This lays to rest the opinions of those who say that guys can just have sex without emotional attachmen.

You've Broadened Your Taste in Women

Welcome to the big complicated world of feelings and relationships. I note that you're also learning that your tastes in women are somewhat broader than you previously realized. Now if you and she were just on the same page...

Here's what I think: She needs to get over that ex, for sure, but what is it that makes you realize she's still hung up on him? Point these things out to her, gently and politely.

She Can't Express Herself

I would tend to agree with you on not putting too much weight on her proclamation of love, but then, she may not have as rich a vocabulary or extensive experience as you. This is certainly likely considering her age and dearth of sexual experience. I'm not saying she should have more sex with you or anybody else, just that she may not be able to express herself and what she's feeling in any way other than to say, "I love you."

I only see disadvantages, an office romance is a no no.

I believe that all lovers should start out as friends.

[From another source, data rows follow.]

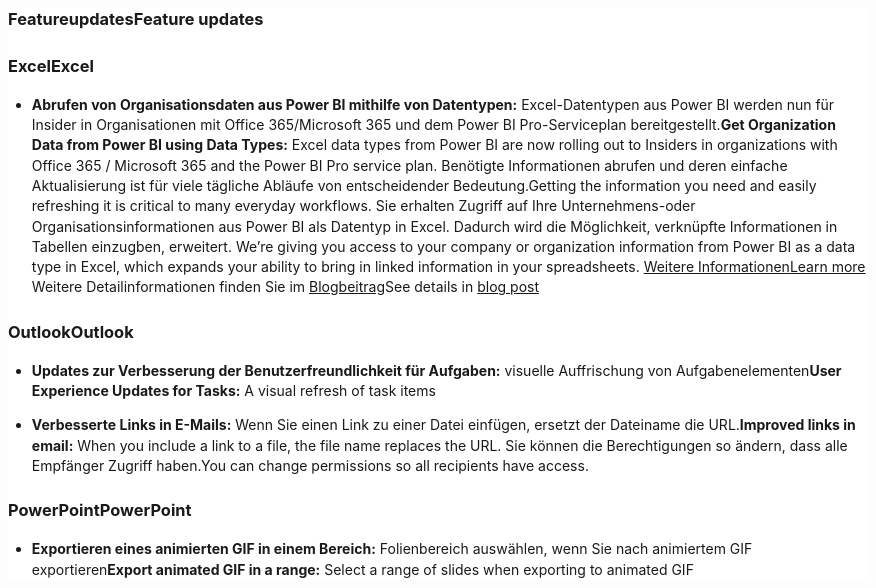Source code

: ### <a name="feature-updates"></a><span data-ttu-id="55a4d-368">Featureupdates</span><span class="sxs-lookup"><span data-stu-id="55a4d-368">Feature updates</span></span>
### <a name="excel"></a><span data-ttu-id="55a4d-369">Excel</span><span class="sxs-lookup"><span data-stu-id="55a4d-369">Excel</span></span>

- <span data-ttu-id="55a4d-370">**Abrufen von Organisationsdaten aus Power BI mithilfe von Datentypen:** Excel-Datentypen aus Power BI werden nun für Insider in Organisationen mit Office 365/Microsoft 365 und dem Power BI Pro-Serviceplan bereitgestellt.</span><span class="sxs-lookup"><span data-stu-id="55a4d-370">**Get Organization Data from Power BI using Data Types:** Excel data types from Power BI are now rolling out to Insiders in organizations with Office 365 / Microsoft 365 and the Power BI Pro service plan.</span></span> <span data-ttu-id="55a4d-371">Benötigte Informationen abrufen und deren einfache Aktualisierung ist für viele tägliche Abläufe von entscheidender Bedeutung.</span><span class="sxs-lookup"><span data-stu-id="55a4d-371">Getting the information you need and easily refreshing it is critical to many everyday workflows.</span></span> <span data-ttu-id="55a4d-372">Sie erhalten Zugriff auf Ihre Unternehmens-oder Organisationsinformationen aus Power BI als Datentyp in Excel. Dadurch wird die Möglichkeit, verknüpfte Informationen in Tabellen einzugben, erweitert. </span><span class="sxs-lookup"><span data-stu-id="55a4d-372">We’re giving you access to your company or organization information from Power BI as a data type in Excel, which expands your ability to bring in linked information in your spreadsheets.</span></span> [<span data-ttu-id="55a4d-373">Weitere Informationen</span><span class="sxs-lookup"><span data-stu-id="55a4d-373">Learn more</span></span>](https://support.office.com/article/cd8938ce-f963-444d-b82a-7140848241e9)<br /><span data-ttu-id="55a4d-374">Weitere Detailinformationen finden Sie im [Blogbeitrag](https://blog-insider.office.com/2020/06/11/use-power-bi-data-in-excel/)</span><span class="sxs-lookup"><span data-stu-id="55a4d-374">See details in [blog post](https://blog-insider.office.com/2020/06/11/use-power-bi-data-in-excel/)</span></span>

### <a name="outlook"></a><span data-ttu-id="55a4d-375">Outlook</span><span class="sxs-lookup"><span data-stu-id="55a4d-375">Outlook</span></span>

- <span data-ttu-id="55a4d-376">**Updates zur Verbesserung der Benutzerfreundlichkeit für Aufgaben:** visuelle Auffrischung von Aufgabenelementen</span><span class="sxs-lookup"><span data-stu-id="55a4d-376">**User Experience Updates for Tasks:** A visual refresh of task items</span></span>

- <span data-ttu-id="55a4d-377">**Verbesserte Links in E-Mails:** Wenn Sie einen Link zu einer Datei einfügen, ersetzt der Dateiname die URL.</span><span class="sxs-lookup"><span data-stu-id="55a4d-377">**Improved links in email:** When you include a link to a file, the file name replaces the URL.</span></span> <span data-ttu-id="55a4d-378">Sie können die Berechtigungen so ändern, dass alle Empfänger Zugriff haben.</span><span class="sxs-lookup"><span data-stu-id="55a4d-378">You can change permissions so all recipients have access.</span></span>

### <a name="powerpoint"></a><span data-ttu-id="55a4d-379">PowerPoint</span><span class="sxs-lookup"><span data-stu-id="55a4d-379">PowerPoint</span></span>

- <span data-ttu-id="55a4d-380">**Exportieren eines animierten GIF in einem Bereich:** Folienbereich auswählen, wenn Sie nach animiertem GIF exportieren</span><span class="sxs-lookup"><span data-stu-id="55a4d-380">**Export animated GIF in a range:** Select a range of slides when exporting to animated GIF</span></span>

There are also advantages and disadvantages to dating someone you work with, you'll have to do the social math on your own.

The long and short of it is, communicate with her, tell her you care about her, but that you don't want to get involved too soon after her last relationship.

Confront Her about Her Ex

Be frank: if you think she's hung up on, pining for, comparing you to her ex, tell her so, but don't just make stuff up - be prepared to back up what you say with actual evidence. You might suggest slowing down/reverting a bit, that is, going "back" to dating, exploring your common interests and doing all that fun getting-to-know-you stuff, enjoying the chemistry all over again, moving back up to sleeping together...

Be honest, supportive, and communicative, but if you don't find your own needs and feelings being reciprocated, be a man, say so and break it off (this, of course, is one of the complications of working with a significant other - if it doesn't work out, the aftermath can be extremely awkward at best).